Comentário, Ficção, Itália

Lisboa, por Antonio Tabucchi

Em “Meia-Noite em Paris”, Woody Allen reproduz os anos 20 na capital francesa, época de grande produção cultural em que nomes exilados transformavam a cultura. Parte de um sonho: um escritor norte-americano se vê transportado do século 21 para a casa de Gertrude Stein. Essa fábula recriou Hemingway, Picasso, Fitzgerald, entre outros. Era um homem à procura de inspiração, de sua época.

requiemEm “Requiem – Uma Alucinação” (Cosac Naify), o escritor italiano Antonio Tabucchi também busca esse encontro. Escrito em 1991, o livro narra o último domingo de julho de um italiano em Lisboa. Ele vai percorrer a cidade e se encontrar com 23 personagens, do Cais de Alcântara ao Cemitério dos Prazeres. Entre eles, está o Cauteleiro Coxo, que surge em “O Livro do Desassossego”, de Bernardo Soares (ou Fernando Pessoa).

Na nota de abertura, Tabucchi escreve: “Este ‘Requiem’, além de uma ‘sonata’, é também um sonho, durante a qual minha personagem vai encontrar vivos e mortos no mesmo plano: pessoas, coisas e lugares que precisavam talvez de uma oração, oração que a minha personagem só soube fazer à sua maneira através de um romance”.

O italiano anda pela cidade e de encontro em encontro reconstrói a memória. Em momentos, soa como uma despedida. A saudade, tão devedora ao idioma português, surge como pano de fundo, quando o narrador encontra na Lisboa da época uma cidade que não existe mais, ele mesmo um estrangeiro adotado.

Tabucchi escreveu o livro quando morava na capital portuguesa.
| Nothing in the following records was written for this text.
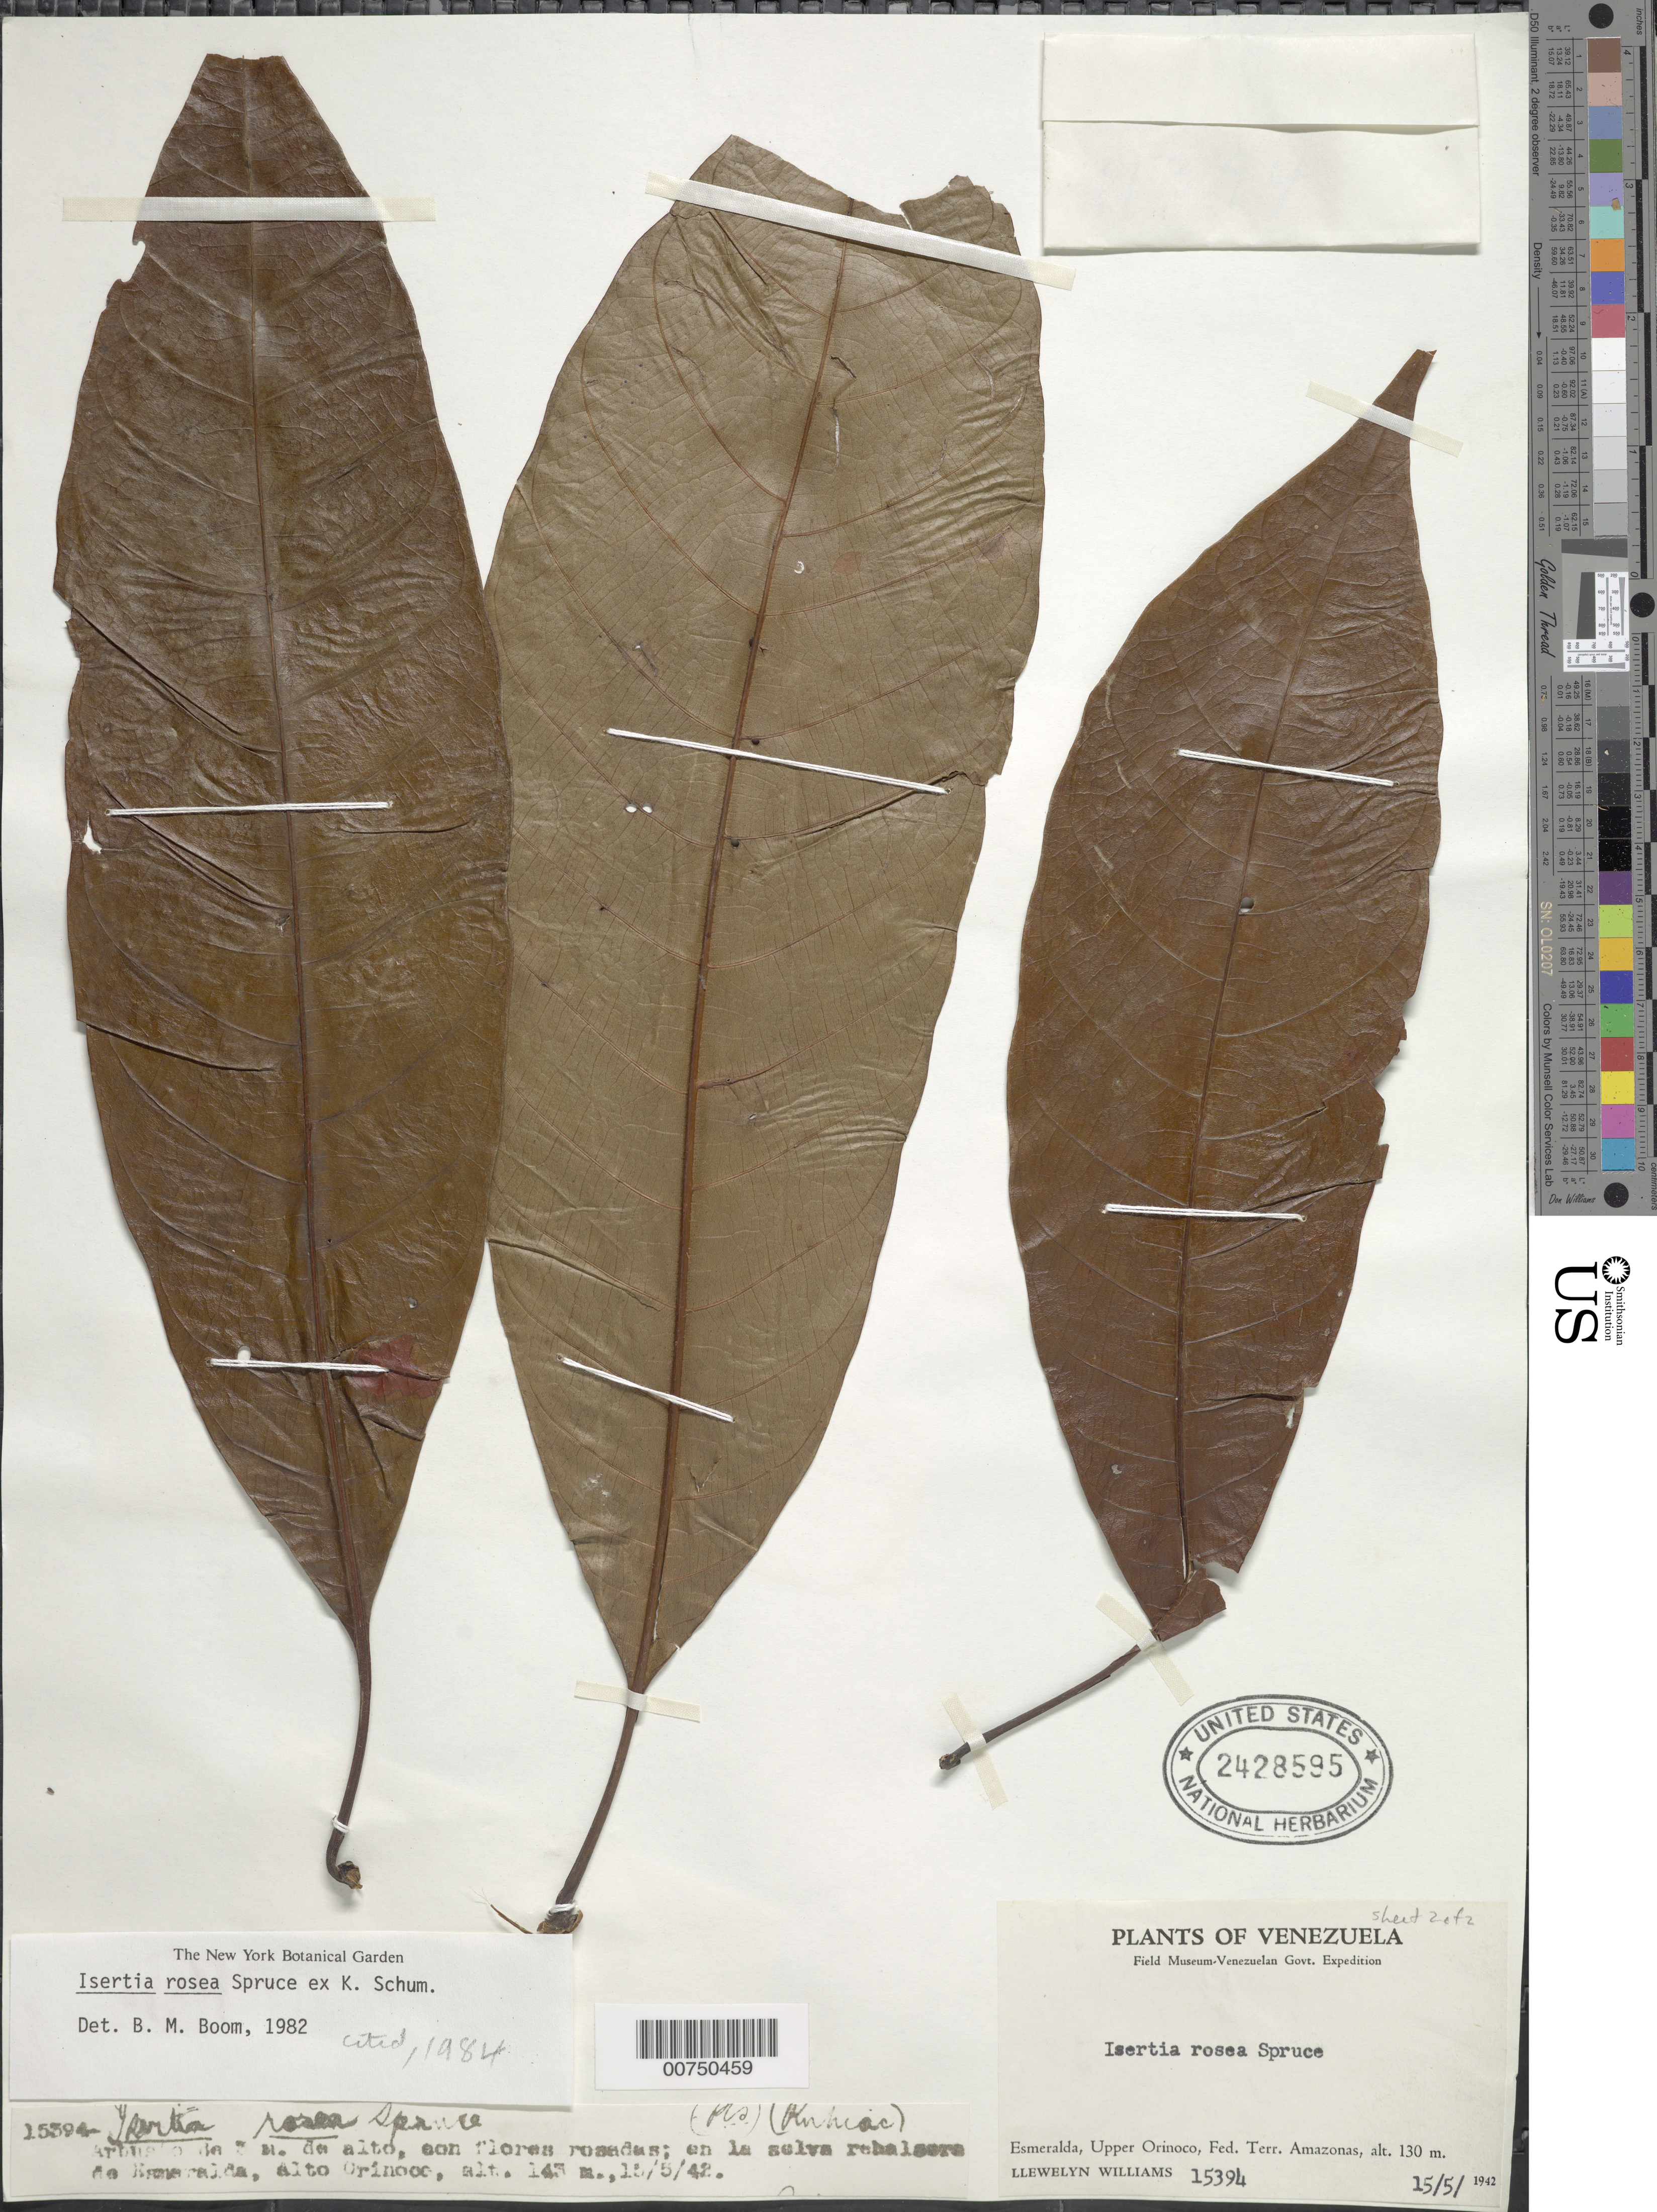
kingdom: Plantae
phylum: Tracheophyta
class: Magnoliopsida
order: Gentianales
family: Rubiaceae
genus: Isertia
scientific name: Isertia rosea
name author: Spruce ex K. Schum.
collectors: Ll. Williams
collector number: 15394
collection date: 1942-05-15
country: Venezuela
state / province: Amazonas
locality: Esmeralda, Upper Orinoco, Fed. Terr. Amazonas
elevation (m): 130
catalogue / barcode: US 2428595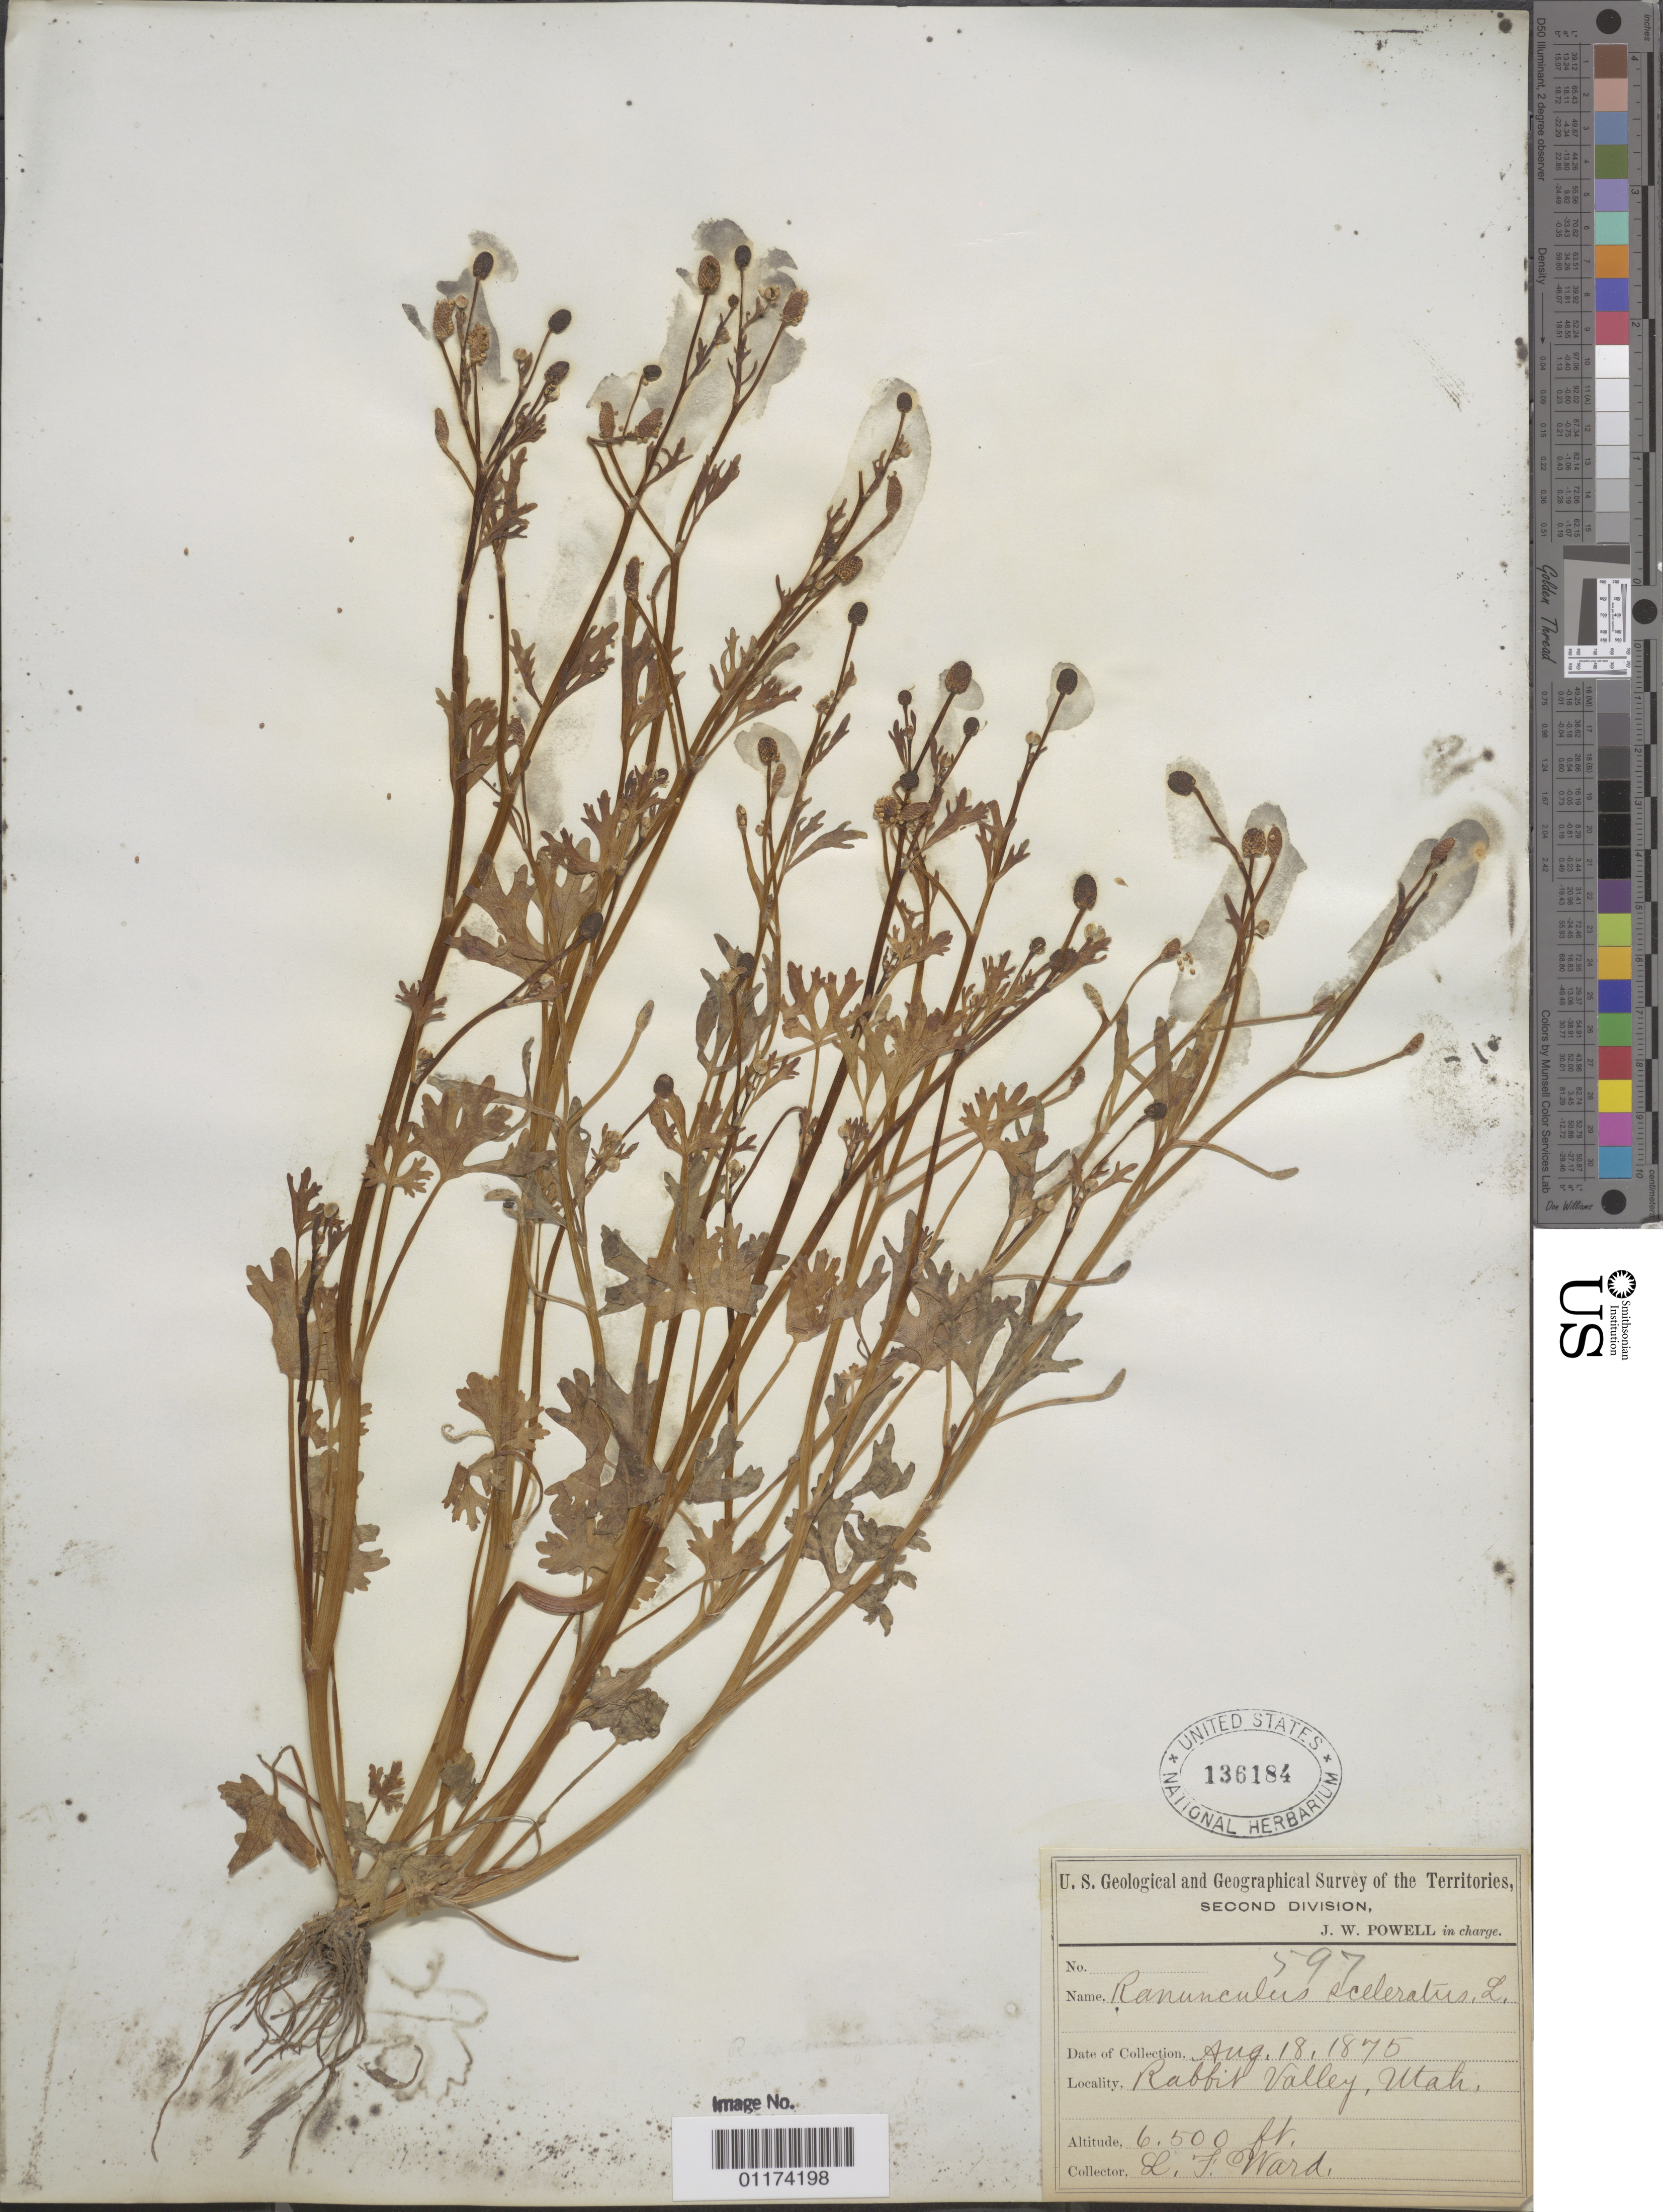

Preferiu escrever em português porque achava que só assim seu personagem conseguiria dizer tudo o que precisava.

Nos personagens, o italiano reencontra o pai em tom melancólico. Anseia por rever sua ex-namorada Isabel, já morta, mas ela não surge para o leitor. A andança gera conversas profundas, um inventário de coisas e memórias que despertam no italiano a vontade de continuar.

O destino é encontrar Fernando Pessoa, poeta tão caro a Tabucchi. O leitor acompanha esse andar como uma forma de viajar por Lisboa. Suas comidinhas, o Benfica, o café do Chiado, Terreiro do Paço, as caricas – as antigas tampinhas de garrafa – e aquele certo resquício de um país que procura no passado na sua origem, intermitentemente.

Ao fim, sobra a sensação de ter caminhado ao lado do italiano. Fica uma saudade que a gente não sabe do que é. Uma alucinação que nos chama.

*****

“Era o que eu dizia a mim próprio, fechado lá em cima a escrever aquela história maluca, uma história que alguém depois viria a imitar na vida, viria a transpor para o plano real: eu não o sabia, mas imaginava-o, não sei por que imaginava que não se devem escrever histórias como aquela, porque há sempre alguém que depois imita a ficção, que consegue torná-la verdadeira. E assim foi, efetivamente. Naquele mesmo ano alguém imitou a minha história, ou melhor, a história encarnou-se, transubstanciou-se e eu tive de viver aquela história maluca uma segunda vez, mas desta vez a sério, desta vez as figuras que atravessaram aquela história não eram figuras de papel, eram figuras de carne e osso, desta vez o desenvolvimento , a sequência da minha história desenrolava-se dia após dia, eu ia-a seguindo no calendário, até a podia prever.”